一來一回,外界狂風不斷,雷聲震爾,屋內大汗淋漓。
「終於弄好了!」看著清淨不少地大廳,譚藝帆一手錘著手臂,一邊不忘感慨。
「轟隆隆……」
「這雷聲……真是震耳欲聾!」一聲巨響響在耳畔,譚藝帆拿著水杯的手停頓幾秒。
「嘭……」
「下雨了!」
突然傳出重物落地的聲音,月笙遙好奇地探探頭,便看見豆粒大小地雨滴自天空之上簌簌而下。
「妖風,巨雷,怪雨,心為什麼那麼慌!」現在窗邊看著啪啪作響地雨水,月笙遙難受地捂住胸口。
「遙遙,不舒服嗎?你別離窗邊太近,外面打著雷呢?」瞥見月笙遙捂著胸口站在窗邊,嘴裡還不停地嘟囔著,譚藝帆關心囑咐道。
這是怎麼了?
「沒!」攏攏衣袖,坐到譚藝帆身旁,神態有些異常。
「遙遙,今天我去村里問了那位老人家,你猜他說什麼?」看著月笙遙有些異樣地神色,譚藝帆提出令她感興趣地話題。

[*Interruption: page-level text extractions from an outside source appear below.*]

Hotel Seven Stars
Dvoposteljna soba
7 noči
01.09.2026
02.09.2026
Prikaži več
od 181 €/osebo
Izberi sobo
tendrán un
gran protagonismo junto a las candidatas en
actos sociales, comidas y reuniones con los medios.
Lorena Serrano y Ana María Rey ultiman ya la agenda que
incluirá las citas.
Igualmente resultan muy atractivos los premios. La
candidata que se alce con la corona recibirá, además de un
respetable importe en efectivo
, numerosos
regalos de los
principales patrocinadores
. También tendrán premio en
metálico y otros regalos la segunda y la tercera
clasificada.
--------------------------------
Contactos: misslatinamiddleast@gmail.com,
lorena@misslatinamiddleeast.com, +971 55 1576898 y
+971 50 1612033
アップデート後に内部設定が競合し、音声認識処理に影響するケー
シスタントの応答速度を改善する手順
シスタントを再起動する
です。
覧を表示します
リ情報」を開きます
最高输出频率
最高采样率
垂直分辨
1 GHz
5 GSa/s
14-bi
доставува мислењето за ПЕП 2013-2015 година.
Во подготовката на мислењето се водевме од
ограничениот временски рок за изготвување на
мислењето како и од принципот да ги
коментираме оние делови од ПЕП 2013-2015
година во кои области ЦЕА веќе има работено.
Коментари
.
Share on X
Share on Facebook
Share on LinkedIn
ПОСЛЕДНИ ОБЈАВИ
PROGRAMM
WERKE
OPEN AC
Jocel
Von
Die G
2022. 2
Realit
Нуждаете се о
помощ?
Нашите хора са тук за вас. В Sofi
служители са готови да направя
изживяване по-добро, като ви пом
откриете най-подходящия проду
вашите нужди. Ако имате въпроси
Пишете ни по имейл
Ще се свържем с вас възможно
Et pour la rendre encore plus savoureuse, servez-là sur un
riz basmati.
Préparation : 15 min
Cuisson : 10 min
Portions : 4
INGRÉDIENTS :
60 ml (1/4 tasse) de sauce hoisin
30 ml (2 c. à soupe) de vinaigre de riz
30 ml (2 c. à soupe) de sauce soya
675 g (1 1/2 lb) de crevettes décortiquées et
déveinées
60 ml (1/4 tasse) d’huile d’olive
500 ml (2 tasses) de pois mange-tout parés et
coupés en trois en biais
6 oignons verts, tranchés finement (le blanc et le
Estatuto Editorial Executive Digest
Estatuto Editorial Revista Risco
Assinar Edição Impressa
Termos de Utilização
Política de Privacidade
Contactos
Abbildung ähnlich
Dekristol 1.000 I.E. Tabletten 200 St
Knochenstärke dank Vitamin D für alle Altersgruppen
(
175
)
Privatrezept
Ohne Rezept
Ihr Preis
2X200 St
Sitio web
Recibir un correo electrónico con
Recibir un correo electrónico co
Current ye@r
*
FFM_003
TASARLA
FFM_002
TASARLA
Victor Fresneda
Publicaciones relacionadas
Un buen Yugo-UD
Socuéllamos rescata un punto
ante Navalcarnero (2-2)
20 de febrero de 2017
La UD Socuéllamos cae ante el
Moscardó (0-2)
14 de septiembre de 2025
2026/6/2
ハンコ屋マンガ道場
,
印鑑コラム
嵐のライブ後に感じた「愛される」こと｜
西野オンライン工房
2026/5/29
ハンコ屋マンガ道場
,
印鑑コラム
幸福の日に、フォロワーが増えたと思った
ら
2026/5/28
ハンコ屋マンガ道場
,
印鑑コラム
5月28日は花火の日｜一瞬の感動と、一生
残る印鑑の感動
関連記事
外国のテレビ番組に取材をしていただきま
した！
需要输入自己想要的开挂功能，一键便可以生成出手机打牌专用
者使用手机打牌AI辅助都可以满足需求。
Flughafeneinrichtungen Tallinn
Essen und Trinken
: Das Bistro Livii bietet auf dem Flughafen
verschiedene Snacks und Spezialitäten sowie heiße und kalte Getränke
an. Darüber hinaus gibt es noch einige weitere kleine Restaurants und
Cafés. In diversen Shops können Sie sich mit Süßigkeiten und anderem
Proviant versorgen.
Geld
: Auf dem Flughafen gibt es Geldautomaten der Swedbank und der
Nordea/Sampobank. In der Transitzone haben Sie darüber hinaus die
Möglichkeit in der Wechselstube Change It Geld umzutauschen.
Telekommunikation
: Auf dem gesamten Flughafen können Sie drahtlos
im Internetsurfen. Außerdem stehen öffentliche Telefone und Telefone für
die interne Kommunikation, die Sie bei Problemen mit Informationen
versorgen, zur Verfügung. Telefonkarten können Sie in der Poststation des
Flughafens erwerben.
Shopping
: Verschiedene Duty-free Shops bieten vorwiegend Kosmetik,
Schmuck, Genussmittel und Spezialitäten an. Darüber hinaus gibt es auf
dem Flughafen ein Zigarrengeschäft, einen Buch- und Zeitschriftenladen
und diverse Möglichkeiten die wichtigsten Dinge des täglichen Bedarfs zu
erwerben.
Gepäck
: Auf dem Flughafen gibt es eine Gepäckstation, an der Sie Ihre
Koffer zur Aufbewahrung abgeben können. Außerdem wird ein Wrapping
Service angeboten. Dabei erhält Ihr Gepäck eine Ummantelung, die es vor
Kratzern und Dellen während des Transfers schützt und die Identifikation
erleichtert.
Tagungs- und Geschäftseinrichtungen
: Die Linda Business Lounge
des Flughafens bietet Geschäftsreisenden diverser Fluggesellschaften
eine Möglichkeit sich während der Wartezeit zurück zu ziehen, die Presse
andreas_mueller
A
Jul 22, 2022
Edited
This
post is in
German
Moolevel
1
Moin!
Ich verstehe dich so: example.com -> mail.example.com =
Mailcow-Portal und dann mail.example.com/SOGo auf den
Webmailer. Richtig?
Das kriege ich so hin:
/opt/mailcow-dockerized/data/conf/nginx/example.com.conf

女孩子,有些心事很正常,他要慢慢學會怎麼做一位寬厚仁慈地父親。
「不知道!」聽此,月笙遙頓時將注意點轉移到問題上。
「他說你這可能是頑石之症,俗稱怨氣直附。」看著月笙遙被他的話所吸引,譚藝帆洋洋得意地解說道。
「怨氣直附?」月笙遙不明所以地看著他,嘴裡嚼著這幾個字,卻發現單獨拎出來她都認識,可組裝在一起卻不能理解。
「老人家說像你這種狀況估計是孕育你之時,母體壞事做太多,導致怨氣附於胎體,掩蓋本身氣運,待胎體自母體拿出,怨氣無處可依,便黏附於軀體顯露部位。」
「不過它會隨著你的氣運而漸漸消散,但若是你的氣運太差,它也會慢慢增長,直至遍布整個臉頰,那時便是噩運降臨之時。」
譚藝帆想著上午那位老人家講的這般玄乎,心裡便有些糾結,畢竟不知遙遙是否能夠承受。
想了一個下午,他覺得遙遙有知情的權利,雖然其中會有些傷人,但知道點還是有益處可尋。